Data to examine -
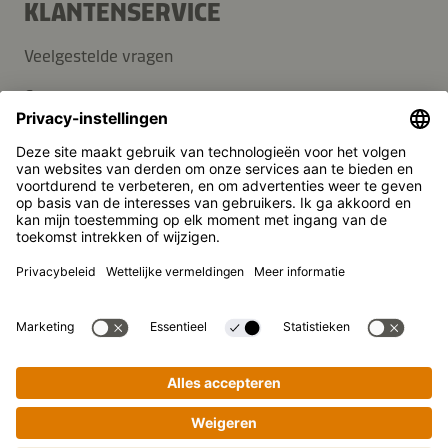
KLANTENSERVICE
Veelgestelde vragen
Contact
Nieuwsbrief
Pers
Kikkoman is een geregistreerd handelsmerk van Kikkoman
Corporation, Japan.
© Kikkoman Trading Europe GmbH 2023 – 2026
Theodorstraße 180, 40472 Düsseldorf, Germany
Opgenomen in het handelsregister bij het kantongerecht
Düsseldorf HRB 35856
Privacy-instellingen
Wettelijke kennisgeving
Gegevensbescherming
Stapsgewijs koken gemakkelijk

Task objective - Search the data and copy each line containing "Düsseldorf".

Exercise response -
Theodorstraße 180, 40472 Düsseldorf, Germany
Düsseldorf HRB 35856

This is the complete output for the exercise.